Route information
- Maintained by the Ministry of Transportation and Economic Corridors
- Length: 14 km (8.7 mi)
- Existed: 1975/76–2014/15

Major junctions
- West end: Highway 63 in Fort McMurray
- East end: South of Saprae Creek

Location
- Country: Canada
- Province: Alberta
- Specialized and rural municipalities: RM of Wood Buffalo
- Major cities: Fort McMurray

Highway system
- Alberta Provincial Highway Network; List; Former;
| ← Highway 68 |  | → Highway 72 |

= Alberta Highway 69 =

Highway in Alberta, Canada

Alberta Provincial Highway No. 69 was a 14 km east–west provincial highway in northern Alberta, Canada that existed for approximately 38 years between 1975/76 and 2014/15. It is now a municipal roadway under the jurisdiction of the Regional Municipality (RM) of Wood Buffalo and is named Saprae Creek Trail.

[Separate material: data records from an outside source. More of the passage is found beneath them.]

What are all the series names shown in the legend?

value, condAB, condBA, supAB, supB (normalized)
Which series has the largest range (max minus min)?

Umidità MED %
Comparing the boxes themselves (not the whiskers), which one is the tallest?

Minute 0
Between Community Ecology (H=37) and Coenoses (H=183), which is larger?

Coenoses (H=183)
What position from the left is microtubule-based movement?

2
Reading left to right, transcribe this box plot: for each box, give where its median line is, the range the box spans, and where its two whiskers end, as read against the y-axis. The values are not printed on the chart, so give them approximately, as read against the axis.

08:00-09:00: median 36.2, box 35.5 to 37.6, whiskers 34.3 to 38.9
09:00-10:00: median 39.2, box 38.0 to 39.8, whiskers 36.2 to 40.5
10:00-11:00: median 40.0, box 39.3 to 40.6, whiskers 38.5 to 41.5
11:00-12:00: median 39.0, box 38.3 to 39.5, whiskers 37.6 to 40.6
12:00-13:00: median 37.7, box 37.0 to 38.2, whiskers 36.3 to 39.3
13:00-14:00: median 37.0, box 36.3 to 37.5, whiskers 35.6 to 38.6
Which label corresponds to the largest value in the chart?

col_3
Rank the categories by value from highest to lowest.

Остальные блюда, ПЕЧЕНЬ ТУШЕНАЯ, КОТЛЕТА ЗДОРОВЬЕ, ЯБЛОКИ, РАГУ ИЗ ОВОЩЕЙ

In the west, Highway 69 began at its intersection with Highway 63 at the south end of Fort McMurray, passing the Fort McMurray Airport and ending at a Canadian National's Lynton rail yard south of Saprae Creek and the Clearwater River.

== History ==
Highway 69 was originally designated as a secondary road in 1975 or 1976 known as Highway 969. It was redesignated as a primary highway in 1977 or 1978 and was renumbered as Highway 69. In 2014, the Government of Alberta and the RM of Wood Buffalo signed an agreement that would transfer provincial land to the RM to facilitate urban development on the Saline Creek Plateau in exchange for transferring jurisdiction over Highway 69 to the RM. The highway was transferred to the RM of Wood Buffalo sometime between March 2014 and March 2015.